Moon: Let me ask you to respond to something that Will Wilkinson of the Cato Institute said in a commentary on Marketplace the other day. Here’s some of his criticism of you:

Will Wilkinson clip: He’s leaning hard on our worst nationalist impulses. What he’s really saying is, why buy the things you need from dangerous foreigners when you could be paying more to buy them from rock-ribbed Americans, like T. Boone Pickens.

Pickens: It’s more than me. I mean, this is about America. This isn’t about Boone Pickens and whether Pickens’ wind farm makes money or whatever happens to it. But I mean, here with $700 billion going out of the country, and let’s say that we could cut it in half — $350 billion in the United States, can you imagine how that would multiply for jobs here. I’d much rather that gonna $350 billion was being used here than to give some for foreign oil.

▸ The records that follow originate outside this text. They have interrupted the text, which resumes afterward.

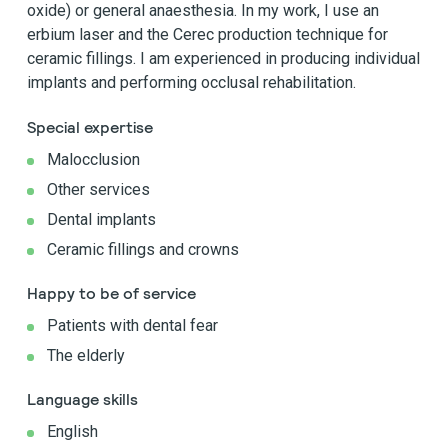
oxide) or general anaesthesia. In my work, I use an
erbium laser and the Cerec production technique for
ceramic fillings. I am experienced in producing individual
implants and performing occlusal rehabilitation.
Special expertise
Malocclusion
Other services
Dental implants
Ceramic fillings and crowns
Happy to be of service
Patients with dental fear
The elderly
Language skills
English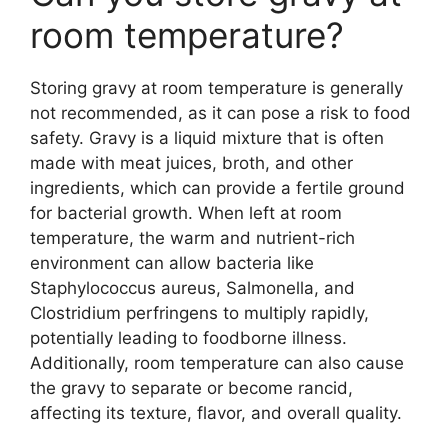
room temperature?
Storing gravy at room temperature is generally
not recommended, as it can pose a risk to food
safety. Gravy is a liquid mixture that is often
made with meat juices, broth, and other
ingredients, which can provide a fertile ground
for bacterial growth. When left at room
temperature, the warm and nutrient-rich
environment can allow bacteria like
Staphylococcus aureus, Salmonella, and
Clostridium perfringens to multiply rapidly,
potentially leading to foodborne illness.
Additionally, room temperature can also cause
the gravy to separate or become rancid,
affecting its texture, flavor, and overall quality.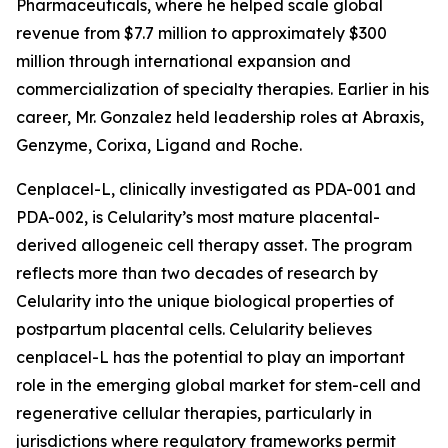
Pharmaceuticals, where he helped scale global
revenue from $7.7 million to approximately $300
million through international expansion and
commercialization of specialty therapies. Earlier in his
career, Mr. Gonzalez held leadership roles at Abraxis,
Genzyme, Corixa, Ligand and Roche.
Cenplacel-L, clinically investigated as PDA-001 and
PDA-002, is Celularity’s most mature placental-
derived allogeneic cell therapy asset. The program
reflects more than two decades of research by
Celularity into the unique biological properties of
postpartum placental cells. Celularity believes
cenplacel-L has the potential to play an important
role in the emerging global market for stem-cell and
regenerative cellular therapies, particularly in
jurisdictions where regulatory frameworks permit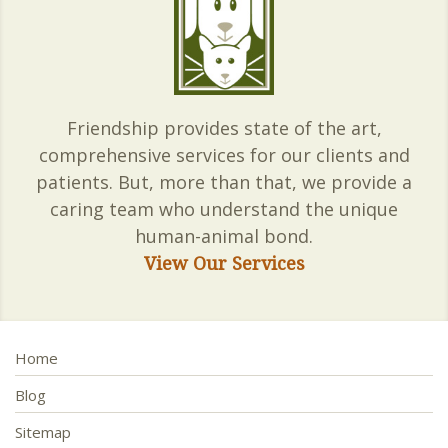
Friendship provides state of the art,
comprehensive services for our clients and
patients. But, more than that, we provide a
caring team who understand the unique
human-animal bond.
View Our Services
Home
Blog
Sitemap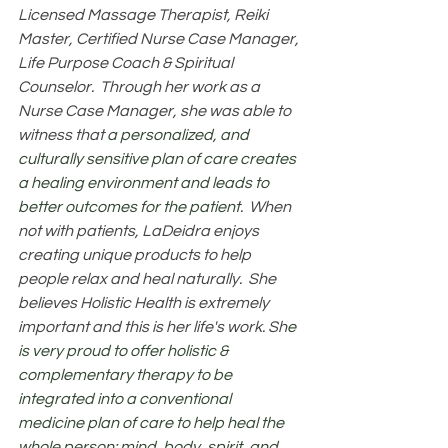
Licensed Massage Therapist, Reiki 
Master, Certified Nurse Case Manager, 
Life Purpose Coach & Spiritual 
Counselor.  Through her work as a 
Nurse Case Manager, she was able to 
witness that 
a personalized, and 
culturally sensitive plan of care creates 
a healing environment and leads to 
better outcomes for the patient.  
When 
not with patients, LaDeidra enjoys 
creating unique products to help 
people relax and heal naturally.  She 
believes Holistic Health is extremely 
important and this is her life's work. Sh
e 
is very proud to offer holistic & 
complementary therapy to be 
integrated into a conventional 
medicine plan of care to help heal the 
whole person: mind, body, spirit, and 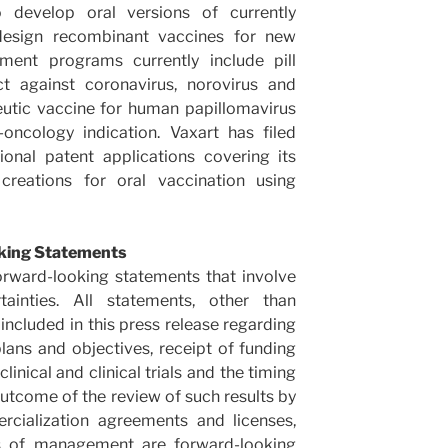
 develop oral versions of currently
esign recombinant vaccines for new
pment programs currently include pill
t against coronavirus, norovirus and
peutic vaccine for human papillomavirus
-oncology indication. Vaxart has filed
onal patent applications covering its
creations for oral vaccination using
king Statements
orward-looking statements that involve
tainties. All statements, other than
 included in this press release regarding
plans and objectives, receipt of funding
inical and clinical trials and the timing
 outcome of the review of such results by
ercialization agreements and licenses,
ns of management are forward-looking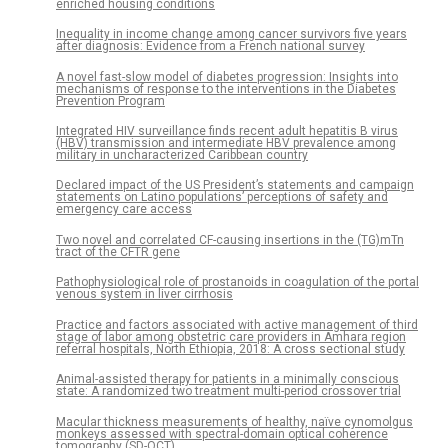
enriched housing conditions
Inequality in income change among cancer survivors five years
after diagnosis: Evidence from a French national survey
A novel fast-slow model of diabetes progression: Insights into
mechanisms of response to the interventions in the Diabetes
Prevention Program
Integrated HIV surveillance finds recent adult hepatitis B virus
(HBV) transmission and intermediate HBV prevalence among
military in uncharacterized Caribbean country
Declared impact of the US President’s statements and campaign
statements on Latino populations’ perceptions of safety and
emergency care access
Two novel and correlated CF-causing insertions in the (TG)mTn
tract of the CFTR gene
Pathophysiological role of prostanoids in coagulation of the portal
venous system in liver cirrhosis
Practice and factors associated with active management of third
stage of labor among obstetric care providers in Amhara region
referral hospitals, North Ethiopia, 2018: A cross sectional study
Animal-assisted therapy for patients in a minimally conscious
state: A randomized two treatment multi-period crossover trial
Macular thickness measurements of healthy, naïve cynomolgus
monkeys assessed with spectral-domain optical coherence
tomography (SD-OCT)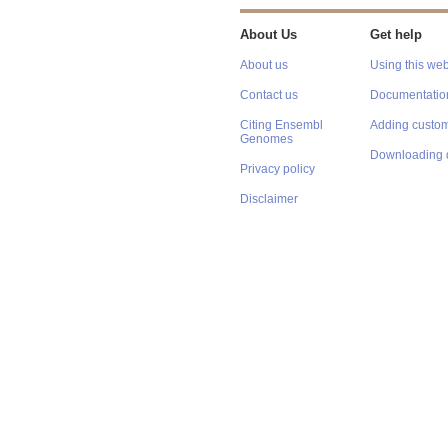
About Us
Get help
About us
Using this web
Contact us
Documentatio
Citing Ensembl
Adding custom
Genomes
Downloading 
Privacy policy
Disclaimer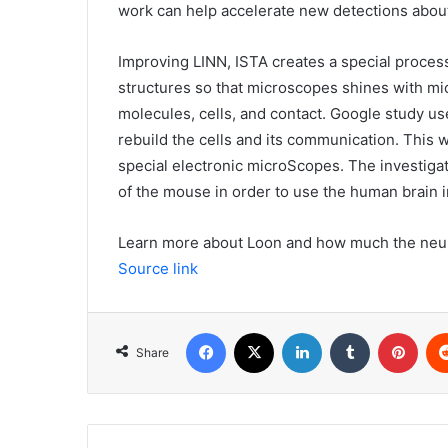
work can help accelerate new detections about
Improving LINN, ISTA creates a special process 
structures so that microscopes shines with mi
molecules, cells, and contact. Google study 
rebuild the cells and its communication. This
special electronic microScopes. The investigat
of the mouse in order to use the human brain i
Learn more about Loon and how much the neuro
Source link
Facebook
X
LinkedIn
Tumblr
Pint
Share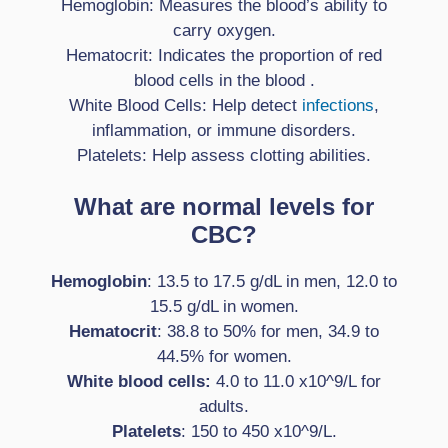
Hemoglobin: Measures the blood’s ability to
carry oxygen.
Hematocrit: Indicates the proportion of red
blood cells in the blood .
White Blood Cells: Help detect
infections
,
inflammation, or immune disorders.
Platelets: Help assess clotting abilities.
What are normal levels for
CBC?
Hemoglobin
: 13.5 to 17.5 g/dL in men, 12.0 to
15.5 g/dL in women.
Hematocrit
: 38.8 to 50% for men, 34.9 to
44.5% for women.
White blood cells:
4.0 to 11.0 x10^9/L for
adults.
Platelets
: 150 to 450 x10^9/L.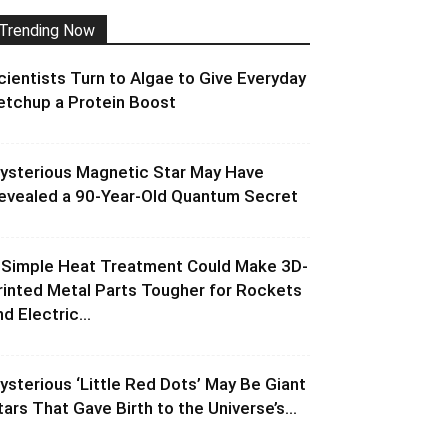
Trending Now
cientists Turn to Algae to Give Everyday
etchup a Protein Boost
ysterious Magnetic Star May Have
evealed a 90-Year-Old Quantum Secret
 Simple Heat Treatment Could Make 3D-
rinted Metal Parts Tougher for Rockets
d Electric...
ysterious ‘Little Red Dots’ May Be Giant
tars That Gave Birth to the Universe’s...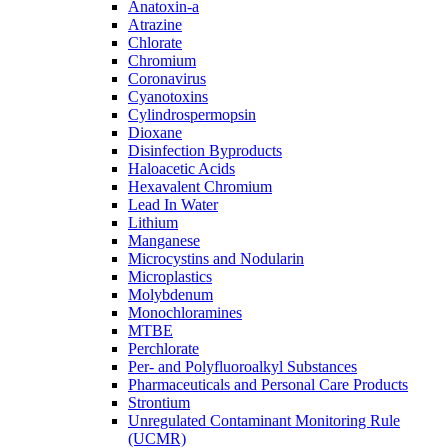
Anatoxin-a
Atrazine
Chlorate
Chromium
Coronavirus
Cyanotoxins
Cylindrospermopsin
Dioxane
Disinfection Byproducts
Haloacetic Acids
Hexavalent Chromium
Lead In Water
Lithium
Manganese
Microcystins and Nodularin
Microplastics
Molybdenum
Monochloramines
MTBE
Perchlorate
Per- and Polyfluoroalkyl Substances
Pharmaceuticals and Personal Care Products
Strontium
Unregulated Contaminant Monitoring Rule
(UCMR)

Allow me to point out that Pickens’ reply is nonsense. He continues to insist on characterizing mutually-beneficial exchange across borders as hundreds of billions of American dollars “going out of the country.” But, in a nutshell, the reason Americans bought all this oil from abroad was that they had no way to get more energy bang for their energy buck. Unless the prices of domestic energy sources decline relative to that of foreign oil, shifting domestic consumption to energy from domestically-produced sources will require Americans to pay more for energy–leaving them less for everything else.


This is not a recipe for multiplying jobs. Rather, it would leave less money in the economy to start new businesses and to expand successful ones. This is a recipe to make ordinary American consumers poorer and energy corporations, like the ones Pickens owns, richer. If Pickens was making sense, the implication would be that Americans would be better off if we “in-sourced” everything. T. Boone Pickens, meet David Ricardo.


Either one of the world’s wealthiest men doesn’t understand elementary economics, which clearly tells us that his plan will make Americans poorer, or his plan is not really “about America.”